33. Where the Streets Have No Name (I Can't Take My Eyes Off You)
Although it wasn't a PSB original and wasn't written by the Boys—its composers instead being Bob Gaudio and Bob Crewe—the melody and chord progression of "Can't Take My Eyes Off You" (its original title, without the "I") bear a pronounced similarity to the introductory theme of Adagio of Spartacus and Phrygia from the 1954 ballet Spartacus by Aram Khachaturian. A Soviet Armenian composer, Khachaturian wasn't strictly "Russian," but he lived for most of his life in Moscow, capital of the Russian-dominated Soviet Union, and came to be regarded as one of the nation's leading composers.
34. Dancing Star
This song was inspired by the real-life story of Rudolf Nureyev, the internationally acclaimed ballet star who famously defected from the Soviet Union in 1961. Although Nureyev was of Tatar descent and therefore not ethnically Russian, he was born in the Russian Siberian region of Irkutsk. And, of course, the Soviet Union was thoroughly dominated by Russia and Russians.
35+ Battleship Potemkin (including 15 new songs and instrumentals)
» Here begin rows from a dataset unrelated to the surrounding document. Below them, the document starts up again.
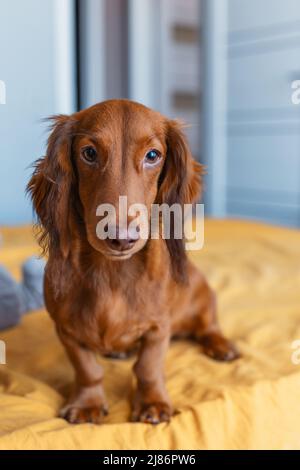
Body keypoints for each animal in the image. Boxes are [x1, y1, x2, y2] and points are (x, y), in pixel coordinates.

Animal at [28, 99, 239, 426]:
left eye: (153, 155)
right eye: (89, 153)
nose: (121, 237)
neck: (111, 272)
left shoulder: (158, 328)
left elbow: (148, 367)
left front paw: (153, 402)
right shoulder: (66, 330)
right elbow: (88, 369)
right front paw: (87, 403)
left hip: (204, 297)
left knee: (208, 325)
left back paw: (221, 345)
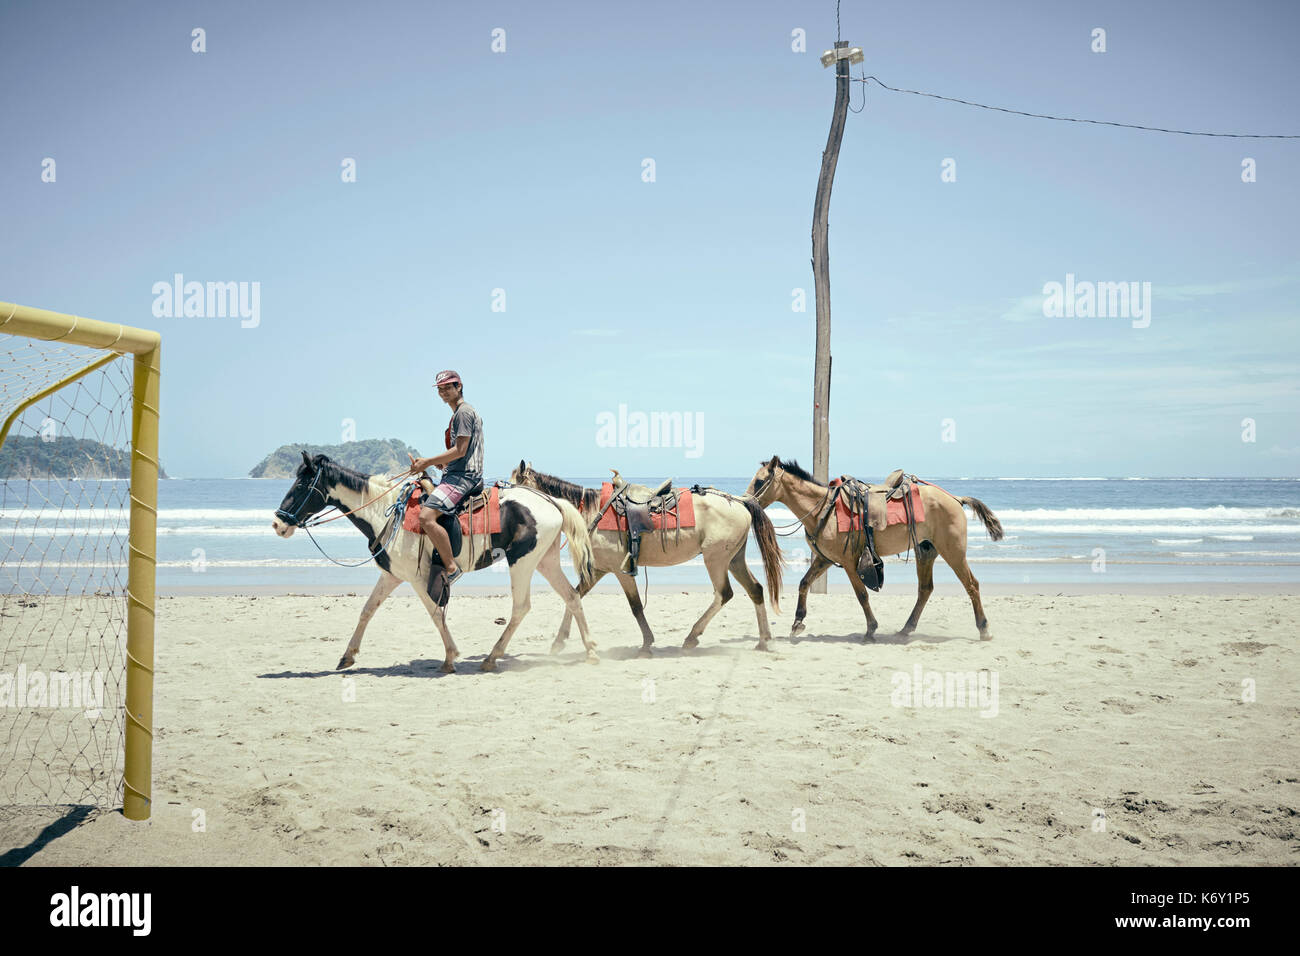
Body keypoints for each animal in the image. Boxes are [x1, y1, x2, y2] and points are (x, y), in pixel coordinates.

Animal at [276, 455, 600, 671]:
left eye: (302, 483)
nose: (278, 524)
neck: (385, 512)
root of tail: (552, 502)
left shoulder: (418, 578)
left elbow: (435, 613)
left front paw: (450, 657)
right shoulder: (393, 575)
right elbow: (368, 610)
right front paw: (348, 655)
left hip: (522, 562)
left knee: (521, 607)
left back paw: (492, 657)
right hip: (545, 561)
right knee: (572, 596)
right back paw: (590, 651)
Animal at [512, 463, 785, 658]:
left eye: (515, 487)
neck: (592, 510)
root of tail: (740, 502)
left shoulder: (620, 571)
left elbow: (635, 606)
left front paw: (646, 643)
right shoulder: (600, 569)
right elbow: (575, 597)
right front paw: (559, 642)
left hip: (716, 559)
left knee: (724, 593)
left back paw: (692, 636)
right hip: (734, 559)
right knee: (755, 590)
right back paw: (763, 640)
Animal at [743, 457, 1003, 642]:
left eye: (759, 481)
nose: (746, 501)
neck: (824, 510)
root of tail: (956, 499)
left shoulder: (849, 562)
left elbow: (862, 594)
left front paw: (871, 629)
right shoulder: (823, 559)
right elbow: (804, 583)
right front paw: (797, 622)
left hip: (953, 551)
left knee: (971, 585)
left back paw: (984, 629)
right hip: (926, 552)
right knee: (925, 590)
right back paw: (905, 629)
Certainly we can't overlook the Pet Shop Boys' electronic/orchestral score for the 1925 silent film classic Battleship Potemkin, directed by the Latvian-Russian screenwriter and director Sergei Eisenstein. They debuted it at a live performance on September 12, 2004, during a showing of the film at London's Trafalgar Square, and the studio recording was released about a year later. The score is primarily instrumental but includes several new songs with Neil's vocals: "Our Daily Bread," "No Time for Tears," "After All," and "For Freedom." Battleship Potemkin concerns a 1904 revolt by Russian sailorsan event generally acknowledged as having foreshadowed the Russian Revolution more than a decade later. So if we count all 15 of the separately demarcated tracks in the score, that brings the total of PSB songs with "Russian connections" to 44!
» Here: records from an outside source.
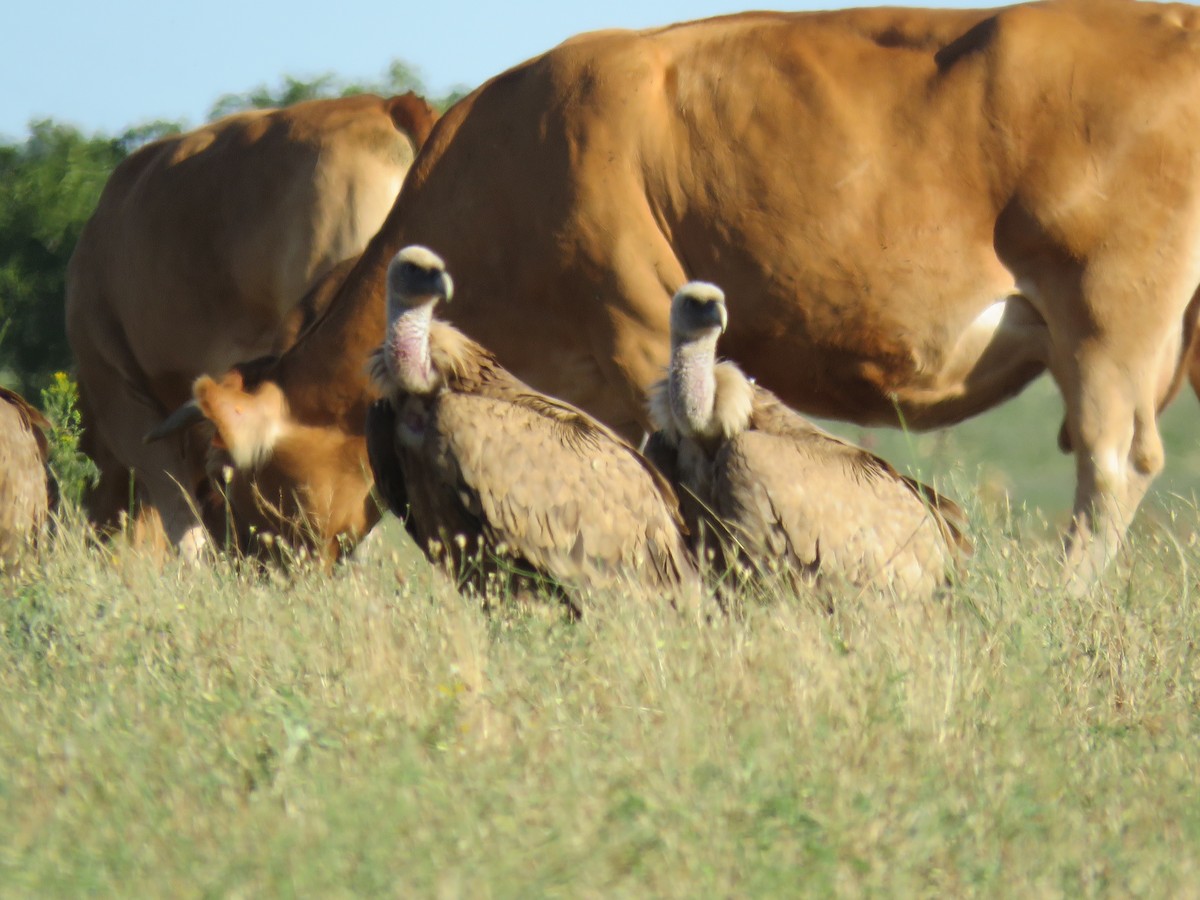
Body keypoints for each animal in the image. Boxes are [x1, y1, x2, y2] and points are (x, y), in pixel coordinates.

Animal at [182, 1, 1200, 592]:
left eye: (237, 481)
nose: (254, 582)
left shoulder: (644, 340)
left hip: (1112, 308)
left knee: (1113, 462)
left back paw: (1059, 600)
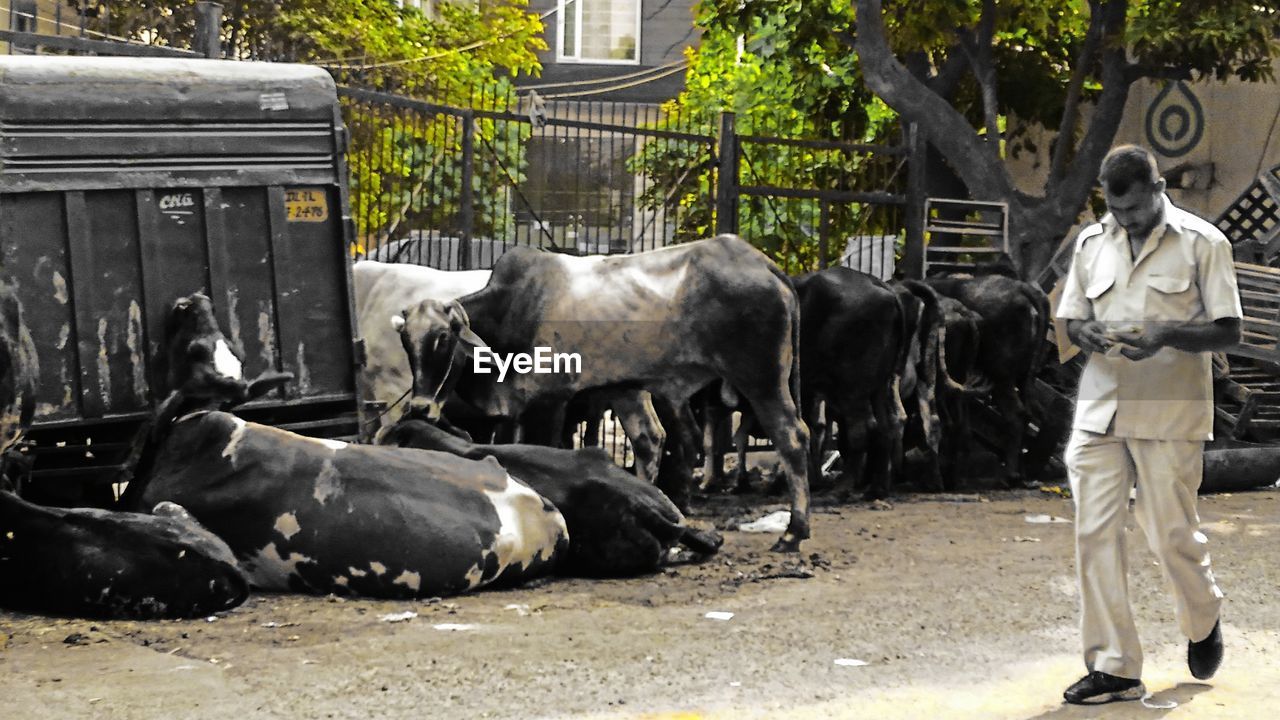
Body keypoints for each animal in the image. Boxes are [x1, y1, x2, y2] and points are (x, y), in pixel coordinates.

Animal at [394, 235, 808, 548]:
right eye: (407, 343)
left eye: (444, 339)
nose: (421, 407)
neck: (513, 307)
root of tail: (763, 265)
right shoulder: (615, 391)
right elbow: (646, 440)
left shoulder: (550, 401)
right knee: (652, 441)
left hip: (762, 379)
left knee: (792, 437)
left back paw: (794, 531)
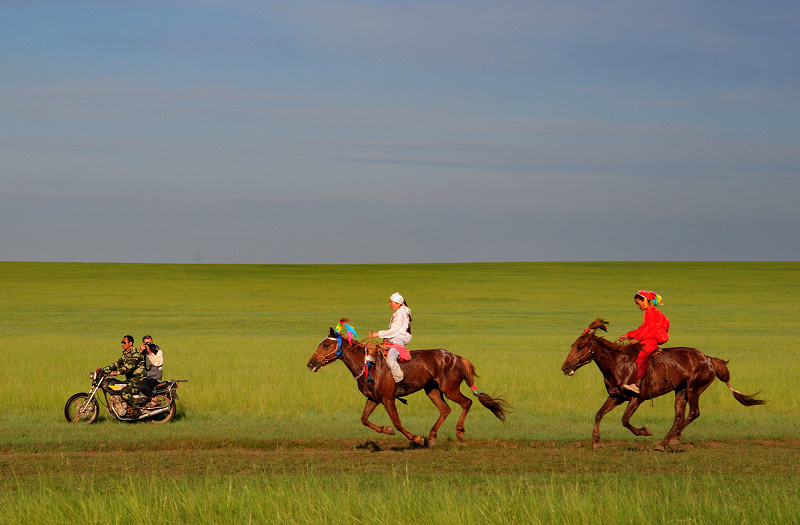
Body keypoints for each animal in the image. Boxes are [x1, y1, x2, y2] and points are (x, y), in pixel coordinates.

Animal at [306, 328, 506, 446]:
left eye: (326, 344)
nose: (310, 363)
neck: (368, 365)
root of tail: (456, 357)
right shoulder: (373, 399)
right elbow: (364, 419)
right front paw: (386, 430)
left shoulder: (388, 399)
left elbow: (397, 422)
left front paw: (416, 438)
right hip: (432, 390)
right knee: (445, 409)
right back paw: (432, 437)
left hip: (449, 389)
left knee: (467, 403)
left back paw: (459, 433)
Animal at [560, 318, 764, 448]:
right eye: (572, 345)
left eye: (580, 346)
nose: (565, 367)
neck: (618, 364)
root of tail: (709, 359)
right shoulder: (616, 397)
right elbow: (598, 414)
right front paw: (596, 441)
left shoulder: (636, 398)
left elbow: (625, 420)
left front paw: (645, 431)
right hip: (680, 391)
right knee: (679, 416)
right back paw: (663, 443)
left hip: (694, 388)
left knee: (694, 413)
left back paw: (673, 439)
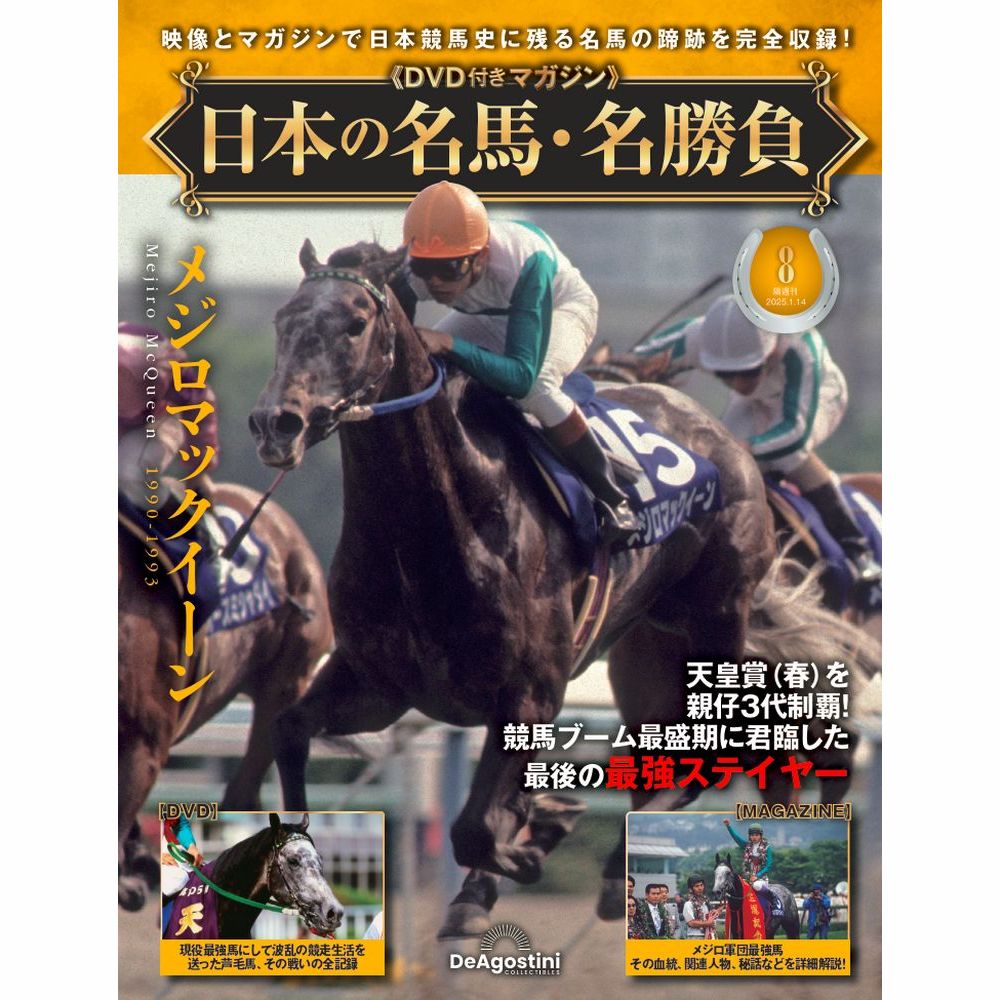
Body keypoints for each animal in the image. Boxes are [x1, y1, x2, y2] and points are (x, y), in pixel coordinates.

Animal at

Plus one possible unconscious connection—
- Memory of the Future
Neil has stated that he was not consciously drawing upon the title of Russian author Sigizmund Krzhizhanovsky’s short story collection Memories of the Future, written in the 1920s but not published until 2009—after the collapse of Soviet communism and more than fifty years after the writer's death—on account of its highly subversive nature. But Neil admits that he may possibly have seen or read about the book at some point and that its title may have lodged in his subconscious, eventually emerging in song.
Note: One might think that I could point out a similar Russian connection with Chris and Neil's 2011 ballet The Most Incredible Thing considering that it was instigated by a request from dancer Ivan Putrov. But Putrov is not Russian; rather, he's Ukrainian. He was born and raised in Kyiv (the capital of Ukraine) and danced with the National Ballet of Ukraine (better known at the time as the Kiev Ballet) before joining The Royal Ballet in London. Some critics have also cited certain Russian (specifically Soviet-era) stylistic influences in the staging of the Boys' ballet, but those are tenuous enough that I'm just not going to count them here.